Unfortunately, the Church accepted this new language of secular vs. sacred, and sought to participate in society by means that often only amounted to doing ethics. So the Church would become known not for her narrative of damnation from sin and gracious salvation in Christ, but for what she thought of ethical issues. She took up the role of moral policeman and ethical counselor and by doing so gave credence to the new emerging language of secular and religious spheres: that the place for religious things is private and the place for politics is public. Religion’s importance became demoted as it was no longer on the same level as “reason,” which was best seen in science and mathematics. It became unreasonable to say miracles or the supernatural were “real”—after all the definition of “real” had changed. Now what was real had to be empirical.
The result from such a change was the Church’s eventual loss of cultural importance.
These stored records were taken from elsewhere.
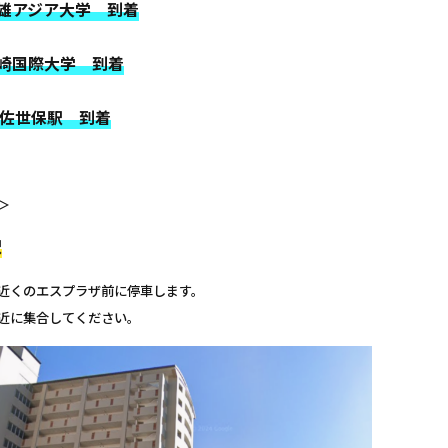
 武雄アジア大学 到着
 長崎国際大学 到着
JR佐世保駅 到着
＞
駅
近くのエスプラザ前に停車します。
近に集合してください。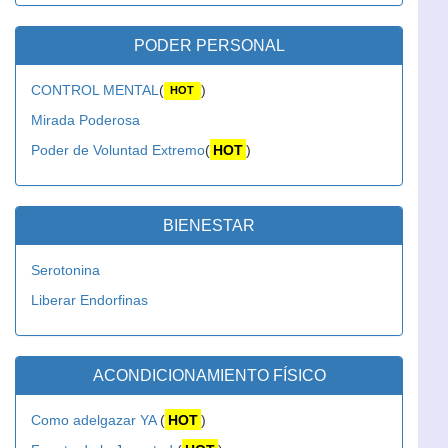
PODER PERSONAL
CONTROL MENTAL
(
)
HOT
Mirada Poderosa
Poder de Voluntad Extremo
(
HOT
)
BIENESTAR
Serotonina
Liberar Endorfinas
ACONDICIONAMIENTO FÍSICO
Como adelgazar YA
(
HOT
)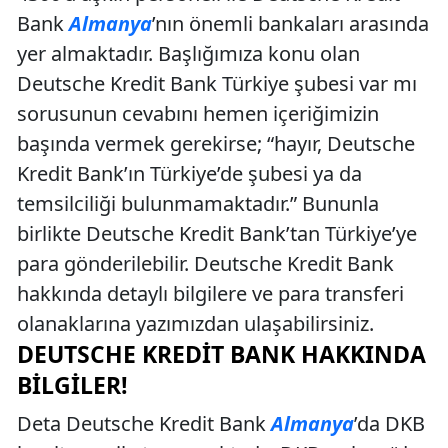
Bank
Almanya
’nın önemli bankaları arasında
yer almaktadır. Başlığımıza konu olan
Deutsche Kredit Bank Türkiye şubesi var mı
sorusunun cevabını hemen içeriğimizin
başında vermek gerekirse; “hayır, Deutsche
Kredit Bank’ın Türkiye’de şubesi ya da
temsilciliği bulunmamaktadır.” Bununla
birlikte Deutsche Kredit Bank’tan Türkiye’ye
para gönderilebilir. Deutsche Kredit Bank
hakkında detaylı bilgilere ve para transferi
olanaklarına yazımızdan ulaşabilirsiniz.
DEUTSCHE KREDIT BANK HAKKINDA
BILGILER!
Deta Deutsche Kredit Bank
Almanya
’da DKB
No longer content to preach Christ crucified, it became a moral watcher-on-the-wall. The secular society saw no good “reason” to behave in any religiously informed moral way. Since the narrative of the Church was constrained to private belief there was no reason to impose such a view publicly. In the end the language changed, and it changed everything.
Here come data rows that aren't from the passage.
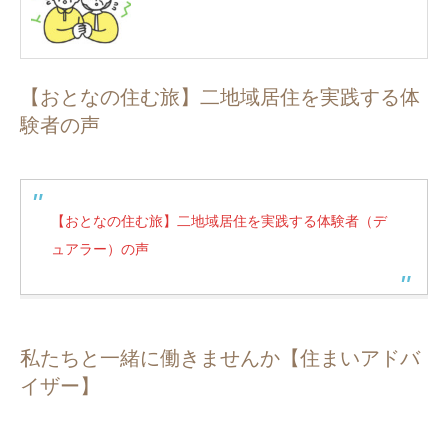
【おとなの住む旅】二地域居住を実践する体
験者の声
【おとなの住む旅】二地域居住を実践する体験者（デ
ュアラー）の声
私たちと一緒に働きませんか【住まいアドバ
イザー】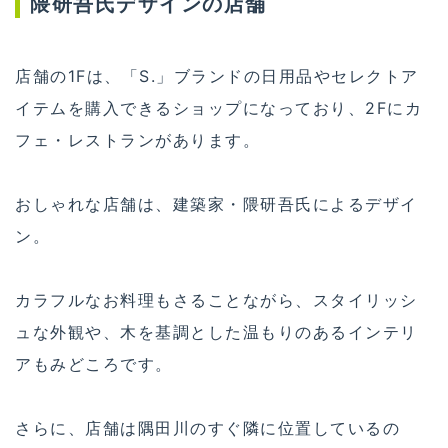
隈研吾氏デザインの店舗
店舗の1Fは、「S.」ブランドの日用品やセレクトア
イテムを購入できるショップになっており、2Fにカ
フェ・レストランがあります。
おしゃれな店舗は、建築家・隈研吾氏によるデザイ
ン。
カラフルなお料理もさることながら、スタイリッシ
ュな外観や、木を基調とした温もりのあるインテリ
アもみどころです。
さらに、店舗は隅田川のすぐ隣に位置しているの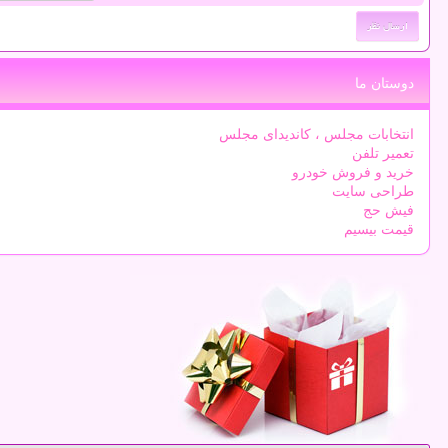
دوستان ما
انتخابات مجلس ، کاندیدای مجلس
تعمیر تلفن
خرید و فروش خودرو
طراحی سایت
فیش حج
قیمت بیسیم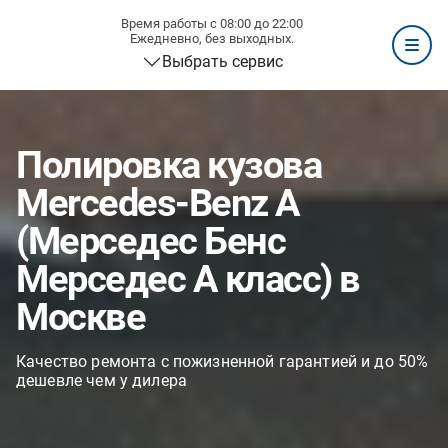
Время работы с 08:00 до 22:00
Ежедневно, без выходных.
Выбрать сервис
Полировка кузова
Mercedes-Benz A
(Мерседес Бенс
Мерседес А класс) в
Москве
Качество ремонта с пожизненной гарантией и до 50%
дешевле чем у дилера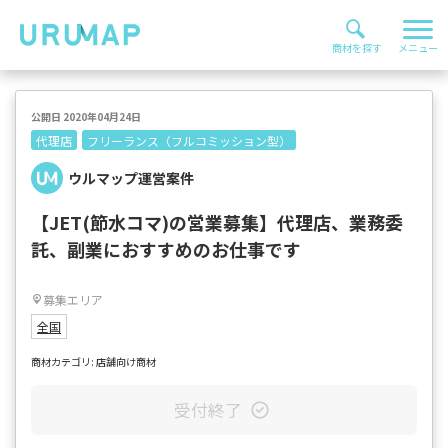
公開日 2020年04月24日
代理店
フリーランス（フルコミッション型）
ウルマップ運営案件
【JET(節水コマ)の営業募集】代理店、業務委
託、副業におすすめのお仕事です
募集エリア
全国
商材カテゴリ: 店舗向け商材
受付終了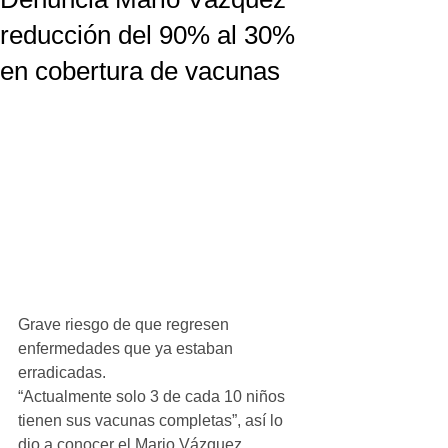
reducción del 90% al 30%
en cobertura de vacunas
Grave riesgo de que regresen 
enfermedades que ya estaban 
erradicadas.
“Actualmente solo 3 de cada 10 niños 
tienen sus vacunas completas”, así lo 
dio a conocer el Mario Vázquez, 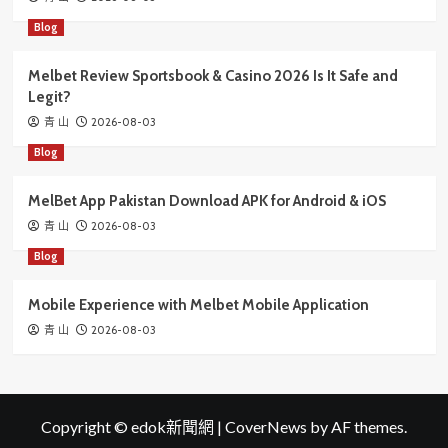
Blog
Melbet Review Sportsbook & Casino 2026 Is It Safe and
Legit?
2026-08-03
青 山
Blog
MelBet App Pakistan Download APK for Android & iOS
2026-08-03
青 山
Blog
Mobile Experience with Melbet Mobile Application
2026-08-03
青 山
Copyright © edok新聞網
|
CoverNews
by AF themes.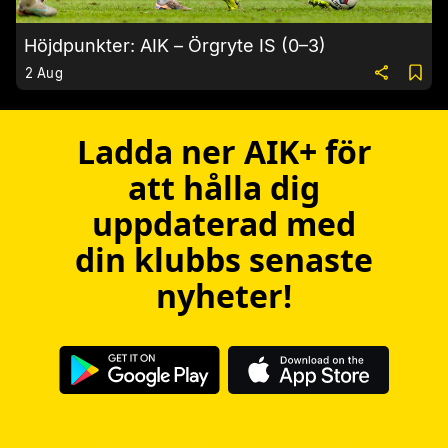
Höjdpunkter: AIK – Örgryte IS (0–3)
2 Aug
Ladda ner AIK+ för
att hålla dig
uppdaterad med
din klubbs senaste
nyheter!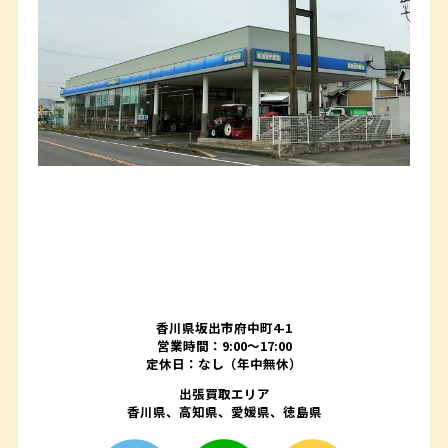
香川県坂出市府中町4-1
営業時間：9:00～17:00
定休日：なし（年中無休）
出張買取エリア
香川県、高知県、愛媛県、徳島県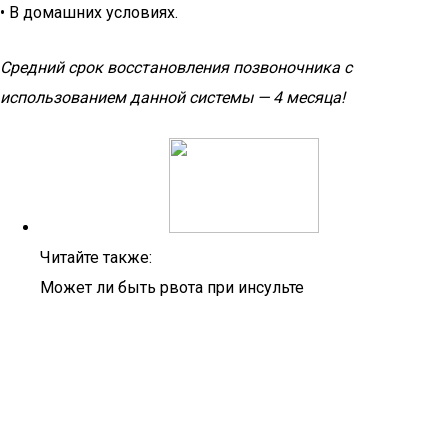
• В домашних условиях.
Средний срок восстановления позвоночника с
использованием данной системы — 4 месяца!
Читайте также:
Может ли быть рвота при инсульте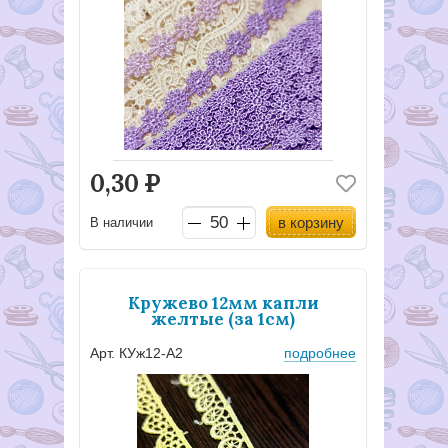
0,30
Р
в корзину
В наличии
Кружево 12мм капли
желтые (за 1см)
Арт. КУж12-А2
подробнее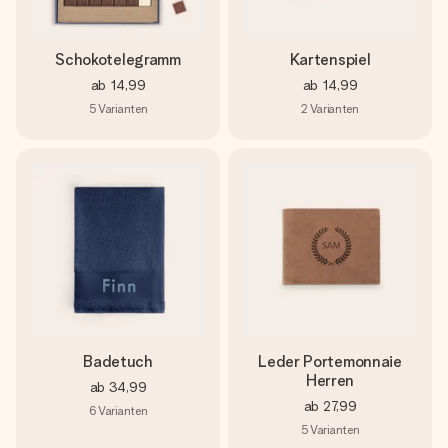
Schokotelegramm
Kartenspiel
ab
14,99
ab
14,99
5
Varianten
2
Varianten
Badetuch
Leder Portemonnaie
Herren
ab
34,99
ab
27,99
6
Varianten
5
Varianten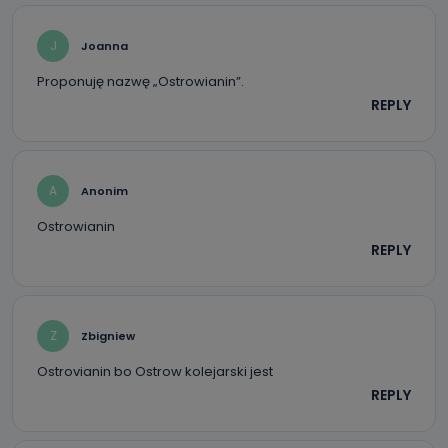
J
Joanna
Proponuję nazwę „Ostrowianin”.
REPLY
A
Anonim
Ostrowianin
REPLY
Z
Zbigniew
Ostrovianin bo Ostrow kolejarski jest
REPLY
So what is the way forward? Certainly any attempt to recreate Christendom is fraught with danger. Rather, the Church in exile does best to return to the basics—or better put—be more authentically herself. Since the Church knows the end-game, since it knows the Kingdom of God is here and advancing, since it knows Christ is setting all things right and will come again to judge the living and dead, she sits secure amidst a world drifting in change and uncertainty, searching for a new language by which to make sense of itself.
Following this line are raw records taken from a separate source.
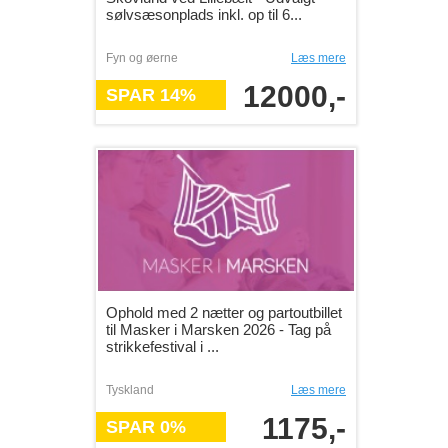
sølvsæsonplads inkl. op til 6...
Fyn og øerne
Læs mere
12000,-
SPAR 14%
Ophold med 2 nætter og partoutbillet
til Masker i Marsken 2026 - Tag på
strikkefestival i ...
Tyskland
Læs mere
1175,-
SPAR 0%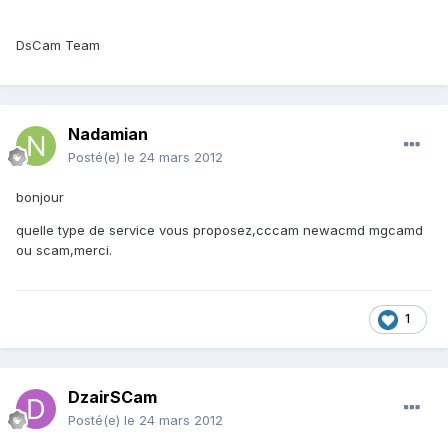
DsCam Team
Nadamian
Posté(e)
le 24 mars 2012
bonjour
quelle type de service vous proposez,cccam newacmd mgcamd
ou scam,merci.
1
DzairSCam
Posté(e)
le 24 mars 2012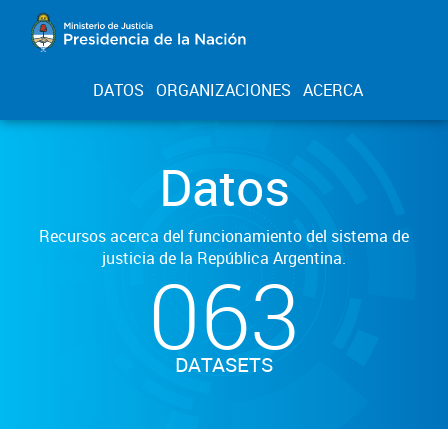
DATOS
ORGANIZACIONES
ACERCA
Datos
Recursos acerca del funcionamiento del sistema de
justicia de la República Argentina.
063
DATASETS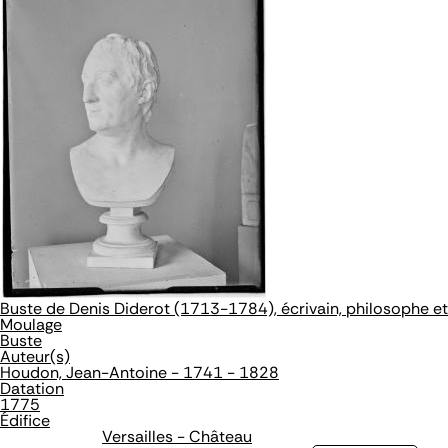
Buste de Denis Diderot (1713-1784), écrivain, philosophe et
Moulage
Buste
Auteur(s)
Houdon, Jean-Antoine - 1741 - 1828
Datation
1775
Édifice
Versailles - Château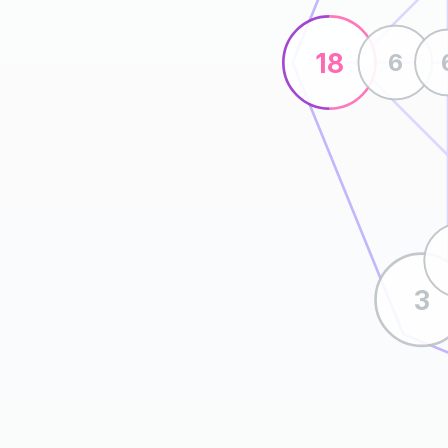
18
6
3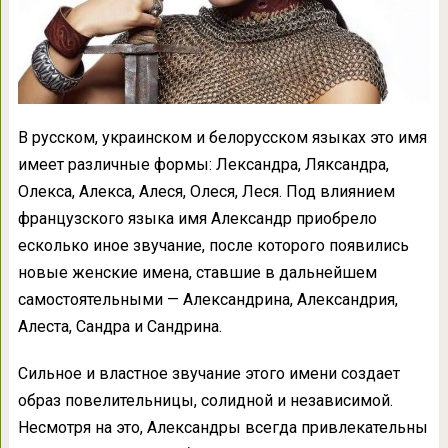
В русском, украинском и белорусском языках это имя
имеет различные формы: Лександра, Ляксандра,
Олекса, Алекса, Алеся, Олеся, Леся. Под влиянием
французского языка имя Александр приобрело
есколько иное звучание, после которого появились
новые женские имена, ставшие в дальнейшем
самостоятельными — Александрина, Александрия,
Алеста, Сандра и Сандрина.
Сильное и властное звучание этого имени создает
образ повелительницы, солидной и независимой.
Несмотря на это, Александры всегда привлекательны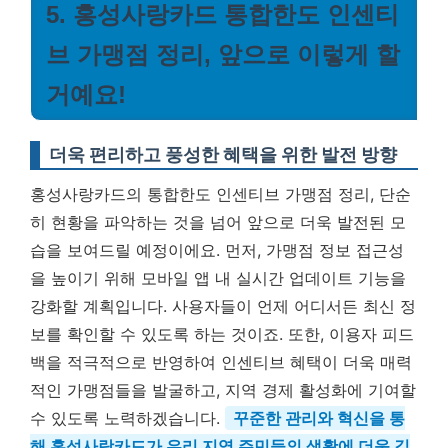
5. 홍성사랑카드 통합한도 인센티
브 가맹점 정리, 앞으로 이렇게 할
거예요!
더욱 편리하고 풍성한 혜택을 위한 발전 방향
홍성사랑카드의 통합한도 인센티브 가맹점 정리, 단순
히 현황을 파악하는 것을 넘어 앞으로 더욱 발전된 모
습을 보여드릴 예정이에요. 먼저, 가맹점 정보 접근성
을 높이기 위해 모바일 앱 내 실시간 업데이트 기능을
강화할 계획입니다. 사용자들이 언제 어디서든 최신 정
보를 확인할 수 있도록 하는 것이죠. 또한, 이용자 피드
백을 적극적으로 반영하여 인센티브 혜택이 더욱 매력
적인 가맹점들을 발굴하고, 지역 경제 활성화에 기여할
수 있도록 노력하겠습니다.
꾸준한 관리와 혁신을 통
해 홍성사랑카드가 우리 지역 주민들의 생활에 더욱 깊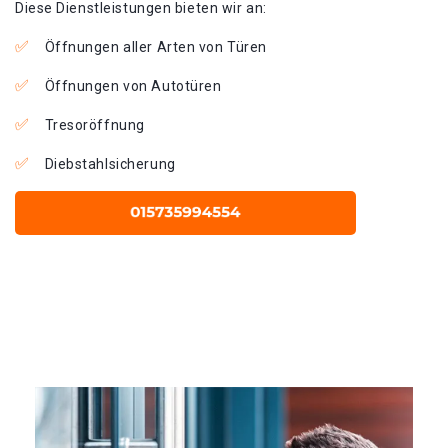
Diese Dienstleistungen bieten wir an:
Öffnungen aller Arten von Türen
Öffnungen von Autotüren
Tresoröffnung
Diebstahlsicherung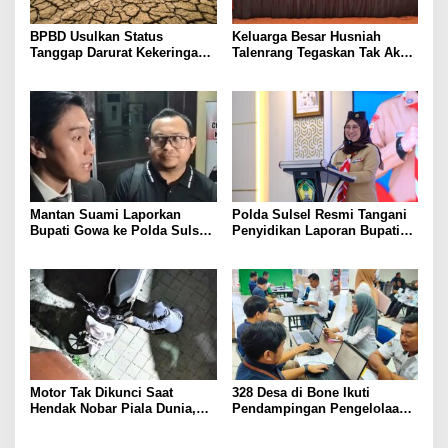
BPBD Usulkan Status
Keluarga Besar Husniah
Tanggap Darurat Kekeringan
Talenrang Tegaskan Tak Akan
di Makassar, Puluhan Ribu
Campuri Polemik dan Proses
Warga Mulai Krisis Air Bersih
Hukum
Mantan Suami Laporkan
Polda Sulsel Resmi Tangani
Bupati Gowa ke Polda Sulsel,
Penyidikan Laporan Bupati
Singgung Dugaan Keterangan
Gowa
Palsu dan Penggelapan
Motor Tak Dikunci Saat
328 Desa di Bone Ikuti
Hendak Nobar Piala Dunia,
Pendampingan Pengelolaan
Raib Digondol Maling
APBDes dan Kepatuhan Pajak
Dana Desa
While the Church can and should police its own morality, it should strive hard to not be seen as fundamentally about shaping and changing cultural moral issues. Rather, it must return to the narrative of sin and redemption in Christ. This “foolish” message as Paul calls it, has the power to save souls. Since we believe in salvation by grace alone, then that means we believe that every conversion is a miracle. And if a miracle, then God’s work. And if God’s work, then grounded in his might and power. Still, the Church is responsible to go, tell, teach and baptize. If we return to that message of sin and redemption and avoid the very real temptation to make the culture cosmetically “Christian,” then we shall, perhaps, find that the Church in exile is the Church blessed, and the Church blessed, blesses the world.
Pastor Bruce Hillman serves Hillside Lutheran Brethren Church in Succasunna, New Jersey.
- Romans 10:17, Mark 9:7
- Genesis 3:5, adapted.
- I do not mean to say or imply the social sciences are wrong or unhelpful. Rather, I want to bring attention to the fact that their assumptions about the human person and mental/relational health rest independently of religion or spirituality. In other words they work on the assumption that the human person’s problem is nature vs. nurture and that the problem can be ultimately fixed without the need for the spiritual. The spiritual may be a helpful addition, but is not necessary.